*TASK TO COMPLETE:*
Write out the full listing exactly.

*DATA LISTING:*
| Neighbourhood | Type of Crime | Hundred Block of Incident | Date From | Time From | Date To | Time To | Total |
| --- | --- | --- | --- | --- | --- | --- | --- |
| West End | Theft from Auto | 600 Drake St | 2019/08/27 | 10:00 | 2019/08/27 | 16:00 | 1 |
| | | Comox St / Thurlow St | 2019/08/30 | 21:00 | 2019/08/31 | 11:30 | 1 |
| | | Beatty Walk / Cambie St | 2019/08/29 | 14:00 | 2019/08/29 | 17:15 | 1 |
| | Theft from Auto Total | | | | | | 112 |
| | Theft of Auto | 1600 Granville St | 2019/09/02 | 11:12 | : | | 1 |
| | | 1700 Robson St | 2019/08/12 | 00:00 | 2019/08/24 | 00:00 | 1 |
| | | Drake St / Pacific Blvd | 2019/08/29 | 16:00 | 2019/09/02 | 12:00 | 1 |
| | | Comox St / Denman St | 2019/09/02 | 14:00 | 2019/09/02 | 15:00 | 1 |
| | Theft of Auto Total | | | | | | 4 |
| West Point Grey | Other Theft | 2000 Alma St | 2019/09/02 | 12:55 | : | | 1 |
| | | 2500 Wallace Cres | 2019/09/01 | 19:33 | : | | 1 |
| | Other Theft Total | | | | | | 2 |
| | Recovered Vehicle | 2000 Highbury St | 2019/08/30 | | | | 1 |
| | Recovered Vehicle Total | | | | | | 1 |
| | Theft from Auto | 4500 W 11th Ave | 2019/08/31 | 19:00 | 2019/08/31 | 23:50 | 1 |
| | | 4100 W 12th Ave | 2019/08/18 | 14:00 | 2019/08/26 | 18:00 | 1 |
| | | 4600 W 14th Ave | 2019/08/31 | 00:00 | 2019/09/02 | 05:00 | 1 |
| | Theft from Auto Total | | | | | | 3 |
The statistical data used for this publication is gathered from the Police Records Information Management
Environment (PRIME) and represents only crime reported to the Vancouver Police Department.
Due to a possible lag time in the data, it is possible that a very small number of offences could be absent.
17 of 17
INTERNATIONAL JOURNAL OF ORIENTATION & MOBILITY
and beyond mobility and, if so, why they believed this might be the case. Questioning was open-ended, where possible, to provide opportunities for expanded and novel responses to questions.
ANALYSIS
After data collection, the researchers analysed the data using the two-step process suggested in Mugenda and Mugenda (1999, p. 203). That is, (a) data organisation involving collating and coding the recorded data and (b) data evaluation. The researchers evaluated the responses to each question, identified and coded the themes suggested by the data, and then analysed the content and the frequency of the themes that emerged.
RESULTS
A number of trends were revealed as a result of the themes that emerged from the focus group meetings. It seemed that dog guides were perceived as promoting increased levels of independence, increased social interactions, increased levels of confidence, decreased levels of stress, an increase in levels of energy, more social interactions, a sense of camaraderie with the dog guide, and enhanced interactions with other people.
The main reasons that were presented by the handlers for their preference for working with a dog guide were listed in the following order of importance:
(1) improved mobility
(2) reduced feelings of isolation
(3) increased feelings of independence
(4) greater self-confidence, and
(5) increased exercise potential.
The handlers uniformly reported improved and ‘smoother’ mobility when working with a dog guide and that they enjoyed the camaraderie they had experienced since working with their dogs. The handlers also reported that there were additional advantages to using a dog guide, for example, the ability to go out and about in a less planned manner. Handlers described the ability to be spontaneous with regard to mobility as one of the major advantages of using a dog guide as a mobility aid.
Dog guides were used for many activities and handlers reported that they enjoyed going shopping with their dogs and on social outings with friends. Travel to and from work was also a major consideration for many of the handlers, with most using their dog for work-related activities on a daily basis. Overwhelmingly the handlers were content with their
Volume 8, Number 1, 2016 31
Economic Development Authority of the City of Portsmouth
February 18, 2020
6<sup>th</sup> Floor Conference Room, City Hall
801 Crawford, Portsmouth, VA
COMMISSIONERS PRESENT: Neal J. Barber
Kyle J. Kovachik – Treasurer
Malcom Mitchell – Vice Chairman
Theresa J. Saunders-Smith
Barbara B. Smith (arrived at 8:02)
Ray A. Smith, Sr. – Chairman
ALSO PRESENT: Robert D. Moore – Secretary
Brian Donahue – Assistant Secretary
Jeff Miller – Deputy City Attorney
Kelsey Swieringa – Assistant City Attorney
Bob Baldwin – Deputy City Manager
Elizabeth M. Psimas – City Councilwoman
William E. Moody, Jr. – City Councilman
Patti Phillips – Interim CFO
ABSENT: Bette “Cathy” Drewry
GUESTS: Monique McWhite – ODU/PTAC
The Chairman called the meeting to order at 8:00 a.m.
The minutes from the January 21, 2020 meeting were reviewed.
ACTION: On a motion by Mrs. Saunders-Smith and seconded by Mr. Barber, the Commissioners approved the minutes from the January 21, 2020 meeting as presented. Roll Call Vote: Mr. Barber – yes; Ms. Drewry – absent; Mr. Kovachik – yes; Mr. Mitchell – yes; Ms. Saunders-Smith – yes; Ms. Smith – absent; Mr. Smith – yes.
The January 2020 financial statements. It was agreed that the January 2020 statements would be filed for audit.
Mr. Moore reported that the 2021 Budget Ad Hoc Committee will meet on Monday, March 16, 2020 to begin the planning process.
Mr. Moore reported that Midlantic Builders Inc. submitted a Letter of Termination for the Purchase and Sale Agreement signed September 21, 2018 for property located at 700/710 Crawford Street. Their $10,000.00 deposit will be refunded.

*TASK SOLUTION:*
| Neighbourhood | Type of Crime | Hundred Block of Incident | Date From | Time From | Date To | Time To | Total |
| --- | --- | --- | --- | --- | --- | --- | --- |
| West End | Theft from Auto | 600 Drake St | 2019/08/27 | 10:00 | 2019/08/27 | 16:00 | 1 |
| | | Comox St / Thurlow St | 2019/08/30 | 21:00 | 2019/08/31 | 11:30 | 1 |
| | | Beatty Walk / Cambie St | 2019/08/29 | 14:00 | 2019/08/29 | 17:15 | 1 |
| | Theft from Auto Total | | | | | | 112 |
| | Theft of Auto | 1600 Granville St | 2019/09/02 | 11:12 | : | | 1 |
| | | 1700 Robson St | 2019/08/12 | 00:00 | 2019/08/24 | 00:00 | 1 |
| | | Drake St / Pacific Blvd | 2019/08/29 | 16:00 | 2019/09/02 | 12:00 | 1 |
| | | Comox St / Denman St | 2019/09/02 | 14:00 | 2019/09/02 | 15:00 | 1 |
| | Theft of Auto Total | | | | | | 4 |
| West Point Grey | Other Theft | 2000 Alma St | 2019/09/02 | 12:55 | : | | 1 |
| | | 2500 Wallace Cres | 2019/09/01 | 19:33 | : | | 1 |
| | Other Theft Total | | | | | | 2 |
| | Recovered Vehicle | 2000 Highbury St | 2019/08/30 | | | | 1 |
| | Recovered Vehicle Total | | | | | | 1 |
| | Theft from Auto | 4500 W 11th Ave | 2019/08/31 | 19:00 | 2019/08/31 | 23:50 | 1 |
| | | 4100 W 12th Ave | 2019/08/18 | 14:00 | 2019/08/26 | 18:00 | 1 |
| | | 4600 W 14th Ave | 2019/08/31 | 00:00 | 2019/09/02 | 05:00 | 1 |
| | Theft from Auto Total | | | | | | 3 |
The statistical data used for this publication is gathered from the Police Records Information Management
Environment (PRIME) and represents only crime reported to the Vancouver Police Department.
Due to a possible lag time in the data, it is possible that a very small number of offences could be absent.
17 of 17
INTERNATIONAL JOURNAL OF ORIENTATION & MOBILITY
and beyond mobility and, if so, why they believed this might be the case. Questioning was open-ended, where possible, to provide opportunities for expanded and novel responses to questions.
ANALYSIS
After data collection, the researchers analysed the data using the two-step process suggested in Mugenda and Mugenda (1999, p. 203). That is, (a) data organisation involving collating and coding the recorded data and (b) data evaluation. The researchers evaluated the responses to each question, identified and coded the themes suggested by the data, and then analysed the content and the frequency of the themes that emerged.
RESULTS
A number of trends were revealed as a result of the themes that emerged from the focus group meetings. It seemed that dog guides were perceived as promoting increased levels of independence, increased social interactions, increased levels of confidence, decreased levels of stress, an increase in levels of energy, more social interactions, a sense of camaraderie with the dog guide, and enhanced interactions with other people.
The main reasons that were presented by the handlers for their preference for working with a dog guide were listed in the following order of importance:
(1) improved mobility
(2) reduced feelings of isolation
(3) increased feelings of independence
(4) greater self-confidence, and
(5) increased exercise potential.
The handlers uniformly reported improved and ‘smoother’ mobility when working with a dog guide and that they enjoyed the camaraderie they had experienced since working with their dogs. The handlers also reported that there were additional advantages to using a dog guide, for example, the ability to go out and about in a less planned manner. Handlers described the ability to be spontaneous with regard to mobility as one of the major advantages of using a dog guide as a mobility aid.
Dog guides were used for many activities and handlers reported that they enjoyed going shopping with their dogs and on social outings with friends. Travel to and from work was also a major consideration for many of the handlers, with most using their dog for work-related activities on a daily basis. Overwhelmingly the handlers were content with their
Volume 8, Number 1, 2016 31
Economic Development Authority of the City of Portsmouth
February 18, 2020
6<sup>th</sup> Floor Conference Room, City Hall
801 Crawford, Portsmouth, VA
COMMISSIONERS PRESENT: Neal J. Barber
Kyle J. Kovachik – Treasurer
Malcom Mitchell – Vice Chairman
Theresa J. Saunders-Smith
Barbara B. Smith (arrived at 8:02)
Ray A. Smith, Sr. – Chairman
ALSO PRESENT: Robert D. Moore – Secretary
Brian Donahue – Assistant Secretary
Jeff Miller – Deputy City Attorney
Kelsey Swieringa – Assistant City Attorney
Bob Baldwin – Deputy City Manager
Elizabeth M. Psimas – City Councilwoman
William E. Moody, Jr. – City Councilman
Patti Phillips – Interim CFO
ABSENT: Bette “Cathy” Drewry
GUESTS: Monique McWhite – ODU/PTAC
The Chairman called the meeting to order at 8:00 a.m.
The minutes from the January 21, 2020 meeting were reviewed.
ACTION: On a motion by Mrs. Saunders-Smith and seconded by Mr. Barber, the Commissioners approved the minutes from the January 21, 2020 meeting as presented. Roll Call Vote: Mr. Barber – yes; Ms. Drewry – absent; Mr. Kovachik – yes; Mr. Mitchell – yes; Ms. Saunders-Smith – yes; Ms. Smith – absent; Mr. Smith – yes.
The January 2020 financial statements. It was agreed that the January 2020 statements would be filed for audit.
Mr. Moore reported that the 2021 Budget Ad Hoc Committee will meet on Monday, March 16, 2020 to begin the planning process.
Mr. Moore reported that Midlantic Builders Inc. submitted a Letter of Termination for the Purchase and Sale Agreement signed September 21, 2018 for property located at 700/710 Crawford Street. Their $10,000.00 deposit will be refunded.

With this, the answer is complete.